Graphics Processors Running General-Purpose Code Set to Revolutionize Embedded Computing
Originally designed to render graphics, today’s GPUs have become massively parallel devices that can also be programmed using a general-purpose C compiler to speed intense computational tasks that can execute in parallel.
BY SIMON COLLINS, GE INTELLIGENT PLATFORMS
Page 1 of 1
The quest for ever higher performance in embedded computing has seen successive generations of microprocessor come and go, with quad core the latest to rise to the challenge. DSP and FPGA technology have been widely deployed. New architectures, such as the fabric-centric VPX, have gone some way to filling the need. And yet…
The requirement still exists for even greater degrees of processing capability for sophisticated, mission-critical applications. At the same time, possible solutions are increasingly compromised by the need to minimize space, weight and power for applications that are to be fielded in mobile—and even portable—platforms. That may be the most pressing requirement—but not far behind it follows the requirement to minimize time-to-market, and the need to maintain maximum control over cost.
General-purpose processor clock speeds used to increase every few months, but in recent times this has slowed. A primary reason is that power consumption increases exponentially with clock rate. Although this can be mitigated to some extent by decreasing the die geometry size, most silicon vendors are looking at multicore as an alternative, with dual and quad core processors recently introduced—and six and eight cores just around the corner. For game-changing performance, a different processing paradigm is required—a shift from sequential to parallel processing.
Enter general-purpose processing on graphics processing units (GPGPU), which can be seen as the latest in a line of technologies (from the Transputer to DSP, FPGA…) that can deliver a level of performance not possible with general-purpose processors. Current-generation GPUs can have 96, 128, even 256 cores. As a potential way forward, the ability to run general-purpose code on a GPU has been attracting growing interest over the last few years in a broad range of fields including medical research, science and finance as well as in those areas that might be more usually associated with the technology such as signal processing and video processing. Feedback is universally positive. For the right applications, processing speed and productivity can be dramatically improved.
Why is that? Simply because the architecture of a GPU is inherently highly parallel—an architecture that was used extensively for the most demanding supercomputing applications of ten and twenty years ago. The difference is that those supercomputers of the early 1990s cost millions of dollars—but a high-end GPU board for a benign development environment costs only a few hundred, and a rugged, field-deployable board only a few thousand. The fact is, there are classes of problems that lend themselves well to parallel processing—typically those that, like graphics applications, require substantial amounts of data to be processed (or smaller amounts of data to be repeatedly reprocessed), and where that data can be processed simultaneously, rather than sequentially.
But GPUs have been around for many years—so why the recent surge in interest? The first GPUs were specifically designed to accelerate graphics applications, intended for traditional raster-based environments. Today’s GPUs, however, are fully programmable, massively parallel floating point processors with substantial flexibility.

Collected data
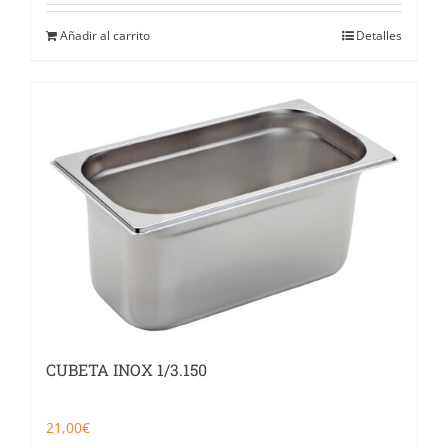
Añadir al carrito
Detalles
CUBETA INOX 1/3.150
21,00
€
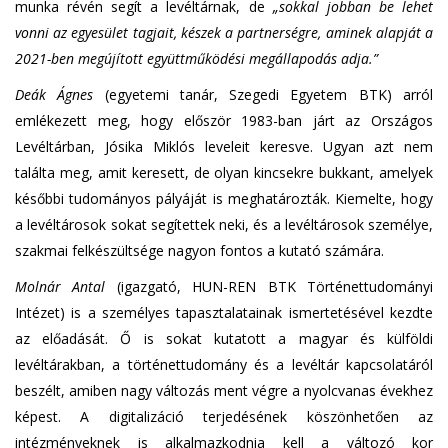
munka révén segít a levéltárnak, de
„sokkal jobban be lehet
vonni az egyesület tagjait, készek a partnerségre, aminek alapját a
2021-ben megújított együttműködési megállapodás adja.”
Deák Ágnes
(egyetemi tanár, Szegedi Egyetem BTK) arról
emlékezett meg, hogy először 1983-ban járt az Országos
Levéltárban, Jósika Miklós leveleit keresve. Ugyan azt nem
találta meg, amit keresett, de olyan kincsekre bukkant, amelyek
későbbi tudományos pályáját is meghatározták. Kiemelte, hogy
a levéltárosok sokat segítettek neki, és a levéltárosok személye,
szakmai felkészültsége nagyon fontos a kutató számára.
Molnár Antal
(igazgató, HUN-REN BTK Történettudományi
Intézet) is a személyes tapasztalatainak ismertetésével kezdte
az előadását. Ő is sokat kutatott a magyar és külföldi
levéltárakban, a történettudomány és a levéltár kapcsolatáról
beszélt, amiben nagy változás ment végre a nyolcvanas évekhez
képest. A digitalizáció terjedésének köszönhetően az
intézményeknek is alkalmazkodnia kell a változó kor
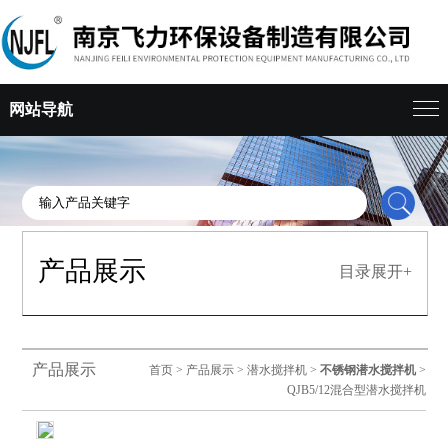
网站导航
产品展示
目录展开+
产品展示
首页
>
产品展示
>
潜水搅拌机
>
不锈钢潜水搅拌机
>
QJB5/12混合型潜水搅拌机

...

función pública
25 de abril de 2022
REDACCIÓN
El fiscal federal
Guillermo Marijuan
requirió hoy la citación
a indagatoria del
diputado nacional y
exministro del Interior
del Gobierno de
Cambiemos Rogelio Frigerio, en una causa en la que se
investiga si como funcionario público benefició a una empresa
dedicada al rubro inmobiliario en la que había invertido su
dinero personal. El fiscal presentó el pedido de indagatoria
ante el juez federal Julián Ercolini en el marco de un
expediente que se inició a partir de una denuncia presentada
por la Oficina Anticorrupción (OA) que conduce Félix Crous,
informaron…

> **Work item**: Carry on the article about GPUs running general-purpose code, picking up right after its final sentence.

> **Response area**:
Nvidia’s first GPU was the NV1, and was introduced in 1995: it featured one million transistors. In 2006, Nvidia launched the GeForce 8 Series—with 681 million transistors. 2009 saw the introduction of the GTX280 with 1.4 billion transistors. Anyone who has seen the transition from early PC games like Wolfenstein 3D to the lavish and highly detailed photo-realism of Crysis, will be aware of the difference a modern GPU makes. GPU development has been driven by PC gaming—but the benefits are being experienced much more widely.
It is largely in response to growing interest beyond the company’s traditional area of expertise in graphics that has led Nvidia to introduce the Compute Unified Device Architecture, or CUDA (Figure 1), and to make the changes necessary that would enable the implementation of a C compiler—and thus open up GPU technology to a much wider potential application base. CUDA is described by Nvidia as a general-purpose parallel computing architecture that leverages the parallel compute engine in Nvidia GPUs, and includes the CUDA Instruction Set Architecture (ISA). Over 100 million CUDA-enabled GPUs have been sold to date, and thousands of software developers are already using the free CUDA software development tools. What’s more, they’re doing so on one of the most inexpensive development platforms around—the PC. While rugged, battle-ready CUDA-enabled platforms will inevitably be somewhat more expensive, the investment required in GPU-based hardware will be significantly less than that involved in FPGA-based platforms (or DSP-based platforms, come to that)—thus addressing a key concern in embedded computing.
With CUDA, a ‘traditional’ CPU and GPGPU combine to deliver potentially dramatic improvements in performance.
One problem that has been confronting engineers is how to move the applications successfully tested in the laboratory on commercial-grade GPUs to the harsh deployed world? One example of a product designed to bring the benefits of CUDA-based computing to military applications is the GE Intelligent Platforms rugged 3U VPX GRA111 graphics board. Featuring Nvidia’s GT240 GPU in combination with an Intel Core2 Duo processor, it is the first member of a planned family of CUDA-enabled products (Figure 2).
The GRA111 from GE Intelligent Platforms is a rugged, field deployable CUDA-based platform.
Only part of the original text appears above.